EXERCISE:
Please copy each line below that contains the word "levels".

• • • •

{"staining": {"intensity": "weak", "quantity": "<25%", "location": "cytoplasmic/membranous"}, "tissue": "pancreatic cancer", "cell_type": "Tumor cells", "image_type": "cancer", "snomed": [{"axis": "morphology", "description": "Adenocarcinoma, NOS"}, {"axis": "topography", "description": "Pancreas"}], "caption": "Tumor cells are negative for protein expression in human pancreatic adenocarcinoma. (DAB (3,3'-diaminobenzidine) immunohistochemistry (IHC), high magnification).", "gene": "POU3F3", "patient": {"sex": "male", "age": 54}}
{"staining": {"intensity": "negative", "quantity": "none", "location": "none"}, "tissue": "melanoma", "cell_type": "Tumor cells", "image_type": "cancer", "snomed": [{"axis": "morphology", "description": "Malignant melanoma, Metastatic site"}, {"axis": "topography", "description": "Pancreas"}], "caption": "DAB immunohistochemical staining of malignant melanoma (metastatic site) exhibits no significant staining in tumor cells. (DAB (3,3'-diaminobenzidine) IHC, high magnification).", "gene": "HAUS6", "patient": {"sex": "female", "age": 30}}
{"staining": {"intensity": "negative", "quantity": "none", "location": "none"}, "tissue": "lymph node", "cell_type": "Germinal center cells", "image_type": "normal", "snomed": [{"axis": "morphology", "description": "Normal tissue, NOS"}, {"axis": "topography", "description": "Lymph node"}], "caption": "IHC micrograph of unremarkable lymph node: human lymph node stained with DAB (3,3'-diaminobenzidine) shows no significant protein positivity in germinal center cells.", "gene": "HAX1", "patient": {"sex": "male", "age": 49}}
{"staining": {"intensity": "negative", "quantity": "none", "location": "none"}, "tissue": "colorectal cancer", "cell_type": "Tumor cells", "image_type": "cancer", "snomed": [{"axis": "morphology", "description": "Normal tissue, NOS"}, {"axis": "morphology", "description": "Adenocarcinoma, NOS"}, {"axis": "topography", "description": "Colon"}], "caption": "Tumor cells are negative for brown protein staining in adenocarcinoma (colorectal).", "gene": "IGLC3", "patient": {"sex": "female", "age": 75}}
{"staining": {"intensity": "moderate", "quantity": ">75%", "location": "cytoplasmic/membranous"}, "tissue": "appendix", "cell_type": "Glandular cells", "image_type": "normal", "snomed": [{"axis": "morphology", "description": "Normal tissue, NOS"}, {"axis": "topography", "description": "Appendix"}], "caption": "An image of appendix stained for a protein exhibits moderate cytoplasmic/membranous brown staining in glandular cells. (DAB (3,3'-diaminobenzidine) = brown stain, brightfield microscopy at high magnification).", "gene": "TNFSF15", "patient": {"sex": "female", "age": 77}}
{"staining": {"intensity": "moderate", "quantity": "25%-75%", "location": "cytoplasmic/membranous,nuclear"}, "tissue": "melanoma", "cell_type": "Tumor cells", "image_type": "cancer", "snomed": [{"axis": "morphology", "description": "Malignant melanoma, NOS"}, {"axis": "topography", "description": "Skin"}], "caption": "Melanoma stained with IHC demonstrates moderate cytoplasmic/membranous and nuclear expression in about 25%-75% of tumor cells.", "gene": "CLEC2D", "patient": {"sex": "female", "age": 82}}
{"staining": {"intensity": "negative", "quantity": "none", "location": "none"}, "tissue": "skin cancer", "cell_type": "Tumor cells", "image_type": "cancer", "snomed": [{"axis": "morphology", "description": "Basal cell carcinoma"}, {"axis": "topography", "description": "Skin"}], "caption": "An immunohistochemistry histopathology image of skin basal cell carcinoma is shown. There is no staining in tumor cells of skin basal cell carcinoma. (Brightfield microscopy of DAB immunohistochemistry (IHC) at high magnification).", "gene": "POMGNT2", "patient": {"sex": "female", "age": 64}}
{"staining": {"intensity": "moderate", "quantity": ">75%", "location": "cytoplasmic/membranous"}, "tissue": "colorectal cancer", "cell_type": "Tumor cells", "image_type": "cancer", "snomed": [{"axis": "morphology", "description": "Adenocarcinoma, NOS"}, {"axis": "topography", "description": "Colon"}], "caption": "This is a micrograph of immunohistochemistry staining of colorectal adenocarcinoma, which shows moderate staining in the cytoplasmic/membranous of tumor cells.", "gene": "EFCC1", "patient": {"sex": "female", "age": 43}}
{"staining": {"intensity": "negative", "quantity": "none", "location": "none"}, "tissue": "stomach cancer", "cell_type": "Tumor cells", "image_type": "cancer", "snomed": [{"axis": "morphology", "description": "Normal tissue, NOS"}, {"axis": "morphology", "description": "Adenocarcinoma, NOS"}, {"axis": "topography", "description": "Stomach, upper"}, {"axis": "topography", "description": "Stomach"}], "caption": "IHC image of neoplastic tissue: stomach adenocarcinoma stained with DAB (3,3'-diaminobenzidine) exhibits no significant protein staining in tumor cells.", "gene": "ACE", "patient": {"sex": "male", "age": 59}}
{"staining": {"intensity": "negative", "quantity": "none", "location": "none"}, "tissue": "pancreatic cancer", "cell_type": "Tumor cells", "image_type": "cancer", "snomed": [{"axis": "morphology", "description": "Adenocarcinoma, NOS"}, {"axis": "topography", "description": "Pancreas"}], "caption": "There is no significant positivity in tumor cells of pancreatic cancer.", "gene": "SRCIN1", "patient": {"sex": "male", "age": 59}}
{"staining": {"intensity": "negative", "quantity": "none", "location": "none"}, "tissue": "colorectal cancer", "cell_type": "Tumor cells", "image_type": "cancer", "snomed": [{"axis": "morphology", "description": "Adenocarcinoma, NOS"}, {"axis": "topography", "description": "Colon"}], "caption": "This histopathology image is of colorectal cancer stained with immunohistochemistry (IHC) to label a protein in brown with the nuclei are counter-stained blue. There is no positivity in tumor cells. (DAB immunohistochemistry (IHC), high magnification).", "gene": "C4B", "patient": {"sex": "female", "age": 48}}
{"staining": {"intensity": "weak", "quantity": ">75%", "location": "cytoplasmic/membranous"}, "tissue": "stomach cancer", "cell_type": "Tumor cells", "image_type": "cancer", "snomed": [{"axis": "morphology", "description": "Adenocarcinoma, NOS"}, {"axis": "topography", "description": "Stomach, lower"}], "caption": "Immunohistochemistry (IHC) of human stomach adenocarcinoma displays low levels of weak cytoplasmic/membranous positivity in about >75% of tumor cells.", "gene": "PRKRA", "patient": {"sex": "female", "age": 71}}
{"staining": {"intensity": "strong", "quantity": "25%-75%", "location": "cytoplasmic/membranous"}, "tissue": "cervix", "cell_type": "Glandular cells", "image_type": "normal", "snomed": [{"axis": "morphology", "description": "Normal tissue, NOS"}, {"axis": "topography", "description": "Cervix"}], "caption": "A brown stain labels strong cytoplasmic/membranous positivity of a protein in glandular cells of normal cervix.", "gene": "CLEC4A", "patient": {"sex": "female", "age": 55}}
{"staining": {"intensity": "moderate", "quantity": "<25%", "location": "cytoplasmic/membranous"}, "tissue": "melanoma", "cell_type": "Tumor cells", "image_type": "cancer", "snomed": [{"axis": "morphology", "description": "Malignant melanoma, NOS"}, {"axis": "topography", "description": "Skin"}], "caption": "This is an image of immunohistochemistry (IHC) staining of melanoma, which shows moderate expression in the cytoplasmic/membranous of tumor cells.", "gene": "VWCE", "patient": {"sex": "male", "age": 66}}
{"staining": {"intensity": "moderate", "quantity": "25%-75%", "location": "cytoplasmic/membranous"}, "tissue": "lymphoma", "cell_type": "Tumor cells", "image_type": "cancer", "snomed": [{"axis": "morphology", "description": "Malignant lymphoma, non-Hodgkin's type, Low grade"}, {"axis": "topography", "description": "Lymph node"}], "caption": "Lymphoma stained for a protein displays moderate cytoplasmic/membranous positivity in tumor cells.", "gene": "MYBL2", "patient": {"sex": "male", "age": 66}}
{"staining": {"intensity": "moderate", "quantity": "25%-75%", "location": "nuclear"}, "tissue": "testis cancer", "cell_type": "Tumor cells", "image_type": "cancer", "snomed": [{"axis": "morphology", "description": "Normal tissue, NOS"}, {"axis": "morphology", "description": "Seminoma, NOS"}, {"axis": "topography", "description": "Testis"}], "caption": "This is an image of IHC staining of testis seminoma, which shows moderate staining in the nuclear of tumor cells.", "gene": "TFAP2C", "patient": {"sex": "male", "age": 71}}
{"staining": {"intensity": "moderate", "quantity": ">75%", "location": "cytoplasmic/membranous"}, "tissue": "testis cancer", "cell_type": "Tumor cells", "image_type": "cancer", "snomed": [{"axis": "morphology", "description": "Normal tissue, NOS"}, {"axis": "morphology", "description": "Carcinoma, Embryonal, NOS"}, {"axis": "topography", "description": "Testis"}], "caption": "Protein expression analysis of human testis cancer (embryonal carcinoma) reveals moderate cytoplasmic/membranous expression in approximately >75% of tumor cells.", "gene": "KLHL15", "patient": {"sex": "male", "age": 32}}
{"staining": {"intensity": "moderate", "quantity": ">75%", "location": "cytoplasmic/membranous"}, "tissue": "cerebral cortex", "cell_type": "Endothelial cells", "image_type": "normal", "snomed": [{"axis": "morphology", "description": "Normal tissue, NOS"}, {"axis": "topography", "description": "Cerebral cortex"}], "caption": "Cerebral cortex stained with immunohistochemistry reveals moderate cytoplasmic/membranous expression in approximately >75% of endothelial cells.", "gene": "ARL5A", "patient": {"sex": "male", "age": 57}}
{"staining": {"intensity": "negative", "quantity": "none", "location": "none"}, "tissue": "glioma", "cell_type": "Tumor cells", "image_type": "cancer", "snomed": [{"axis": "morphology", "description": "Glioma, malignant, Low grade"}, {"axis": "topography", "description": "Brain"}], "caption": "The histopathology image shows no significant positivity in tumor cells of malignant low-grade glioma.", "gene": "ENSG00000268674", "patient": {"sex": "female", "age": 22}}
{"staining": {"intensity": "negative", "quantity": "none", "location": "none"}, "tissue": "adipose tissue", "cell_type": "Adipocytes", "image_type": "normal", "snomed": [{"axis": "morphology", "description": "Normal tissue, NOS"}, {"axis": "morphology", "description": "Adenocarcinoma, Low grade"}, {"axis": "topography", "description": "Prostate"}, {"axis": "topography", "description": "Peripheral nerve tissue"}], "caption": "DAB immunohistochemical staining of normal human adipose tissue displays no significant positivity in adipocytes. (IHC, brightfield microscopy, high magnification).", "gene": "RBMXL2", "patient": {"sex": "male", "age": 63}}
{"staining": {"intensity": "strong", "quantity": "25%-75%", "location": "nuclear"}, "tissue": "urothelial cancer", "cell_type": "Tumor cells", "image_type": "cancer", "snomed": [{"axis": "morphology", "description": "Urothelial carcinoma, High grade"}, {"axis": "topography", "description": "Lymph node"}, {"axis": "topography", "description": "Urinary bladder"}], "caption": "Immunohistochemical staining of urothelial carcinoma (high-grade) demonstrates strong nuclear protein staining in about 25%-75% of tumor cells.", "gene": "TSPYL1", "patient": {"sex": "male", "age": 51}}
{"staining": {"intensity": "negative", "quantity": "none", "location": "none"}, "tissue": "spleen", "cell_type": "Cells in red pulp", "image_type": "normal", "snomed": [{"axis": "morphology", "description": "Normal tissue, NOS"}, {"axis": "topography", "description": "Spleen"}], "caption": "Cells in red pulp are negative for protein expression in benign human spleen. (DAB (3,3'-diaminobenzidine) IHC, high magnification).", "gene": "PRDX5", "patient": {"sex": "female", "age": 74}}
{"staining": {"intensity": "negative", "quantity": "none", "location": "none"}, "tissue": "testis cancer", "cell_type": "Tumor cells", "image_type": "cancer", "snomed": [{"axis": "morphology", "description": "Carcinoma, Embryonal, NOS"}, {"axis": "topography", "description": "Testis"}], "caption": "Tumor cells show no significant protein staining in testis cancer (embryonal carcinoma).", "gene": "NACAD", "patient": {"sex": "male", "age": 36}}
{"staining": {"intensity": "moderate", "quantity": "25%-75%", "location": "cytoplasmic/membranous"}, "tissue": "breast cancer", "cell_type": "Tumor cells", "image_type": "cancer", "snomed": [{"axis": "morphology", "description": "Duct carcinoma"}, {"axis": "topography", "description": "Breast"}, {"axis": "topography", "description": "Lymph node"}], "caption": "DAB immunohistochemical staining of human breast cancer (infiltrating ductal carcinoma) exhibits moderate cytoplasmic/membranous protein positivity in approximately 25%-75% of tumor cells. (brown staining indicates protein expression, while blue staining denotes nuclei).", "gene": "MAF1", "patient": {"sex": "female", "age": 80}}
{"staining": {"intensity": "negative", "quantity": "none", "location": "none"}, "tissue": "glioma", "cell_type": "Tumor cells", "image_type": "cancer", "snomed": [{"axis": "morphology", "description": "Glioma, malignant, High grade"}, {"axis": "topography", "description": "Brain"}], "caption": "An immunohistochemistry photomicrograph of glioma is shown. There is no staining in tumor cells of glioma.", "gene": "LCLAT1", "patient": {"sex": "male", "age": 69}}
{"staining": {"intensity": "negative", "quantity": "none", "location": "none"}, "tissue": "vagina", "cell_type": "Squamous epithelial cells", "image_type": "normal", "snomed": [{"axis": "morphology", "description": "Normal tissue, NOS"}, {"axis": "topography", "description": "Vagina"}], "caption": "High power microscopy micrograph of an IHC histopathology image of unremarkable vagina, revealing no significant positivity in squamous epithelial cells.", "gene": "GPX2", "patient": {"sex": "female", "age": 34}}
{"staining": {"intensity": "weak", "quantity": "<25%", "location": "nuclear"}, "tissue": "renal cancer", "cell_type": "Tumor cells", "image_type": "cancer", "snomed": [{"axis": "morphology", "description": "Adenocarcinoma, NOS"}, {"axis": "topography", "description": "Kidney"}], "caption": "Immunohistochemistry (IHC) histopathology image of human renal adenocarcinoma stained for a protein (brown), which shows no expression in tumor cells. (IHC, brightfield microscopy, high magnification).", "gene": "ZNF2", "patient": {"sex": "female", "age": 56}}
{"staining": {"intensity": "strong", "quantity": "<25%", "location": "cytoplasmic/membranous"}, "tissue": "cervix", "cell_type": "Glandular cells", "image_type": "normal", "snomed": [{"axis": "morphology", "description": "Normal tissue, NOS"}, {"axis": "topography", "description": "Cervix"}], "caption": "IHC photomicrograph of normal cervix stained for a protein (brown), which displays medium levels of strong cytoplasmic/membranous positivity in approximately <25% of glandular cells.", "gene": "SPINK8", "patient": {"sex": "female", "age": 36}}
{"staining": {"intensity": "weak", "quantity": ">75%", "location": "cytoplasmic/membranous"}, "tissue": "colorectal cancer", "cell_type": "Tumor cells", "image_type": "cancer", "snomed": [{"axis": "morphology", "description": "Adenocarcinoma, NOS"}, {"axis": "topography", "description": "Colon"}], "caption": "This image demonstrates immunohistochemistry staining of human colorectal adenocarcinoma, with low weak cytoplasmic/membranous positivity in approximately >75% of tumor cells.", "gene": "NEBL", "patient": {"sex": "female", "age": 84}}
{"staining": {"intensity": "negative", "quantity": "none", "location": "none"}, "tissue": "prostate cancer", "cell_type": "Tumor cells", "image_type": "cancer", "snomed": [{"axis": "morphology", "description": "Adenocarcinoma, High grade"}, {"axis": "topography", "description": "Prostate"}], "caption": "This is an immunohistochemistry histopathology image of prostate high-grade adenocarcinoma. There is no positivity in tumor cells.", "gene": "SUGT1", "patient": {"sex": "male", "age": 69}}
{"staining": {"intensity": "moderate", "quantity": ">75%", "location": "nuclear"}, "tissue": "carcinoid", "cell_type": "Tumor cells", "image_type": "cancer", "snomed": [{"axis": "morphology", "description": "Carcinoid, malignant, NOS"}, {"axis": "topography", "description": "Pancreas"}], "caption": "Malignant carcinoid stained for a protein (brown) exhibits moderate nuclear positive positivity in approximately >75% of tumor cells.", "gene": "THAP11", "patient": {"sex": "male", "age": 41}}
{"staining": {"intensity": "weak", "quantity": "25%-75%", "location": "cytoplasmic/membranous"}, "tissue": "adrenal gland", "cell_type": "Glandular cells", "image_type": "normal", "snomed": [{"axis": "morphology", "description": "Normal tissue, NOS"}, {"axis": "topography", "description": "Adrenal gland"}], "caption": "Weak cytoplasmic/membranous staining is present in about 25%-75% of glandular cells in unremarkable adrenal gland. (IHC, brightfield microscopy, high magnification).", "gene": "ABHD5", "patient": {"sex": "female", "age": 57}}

• • • •

TASK RESPONSE:
{"staining": {"intensity": "weak", "quantity": ">75%", "location": "cytoplasmic/membranous"}, "tissue": "stomach cancer", "cell_type": "Tumor cells", "image_type": "cancer", "snomed": [{"axis": "morphology", "description": "Adenocarcinoma, NOS"}, {"axis": "topography", "description": "Stomach, lower"}], "caption": "Immunohistochemistry (IHC) of human stomach adenocarcinoma displays low levels of weak cytoplasmic/membranous positivity in about >75% of tumor cells.", "gene": "PRKRA", "patient": {"sex": "female", "age": 71}}
{"staining": {"intensity": "strong", "quantity": "<25%", "location": "cytoplasmic/membranous"}, "tissue": "cervix", "cell_type": "Glandular cells", "image_type": "normal", "snomed": [{"axis": "morphology", "description": "Normal tissue, NOS"}, {"axis": "topography", "description": "Cervix"}], "caption": "IHC photomicrograph of normal cervix stained for a protein (brown), which displays medium levels of strong cytoplasmic/membranous positivity in approximately <25% of glandular cells.", "gene": "SPINK8", "patient": {"sex": "female", "age": 36}}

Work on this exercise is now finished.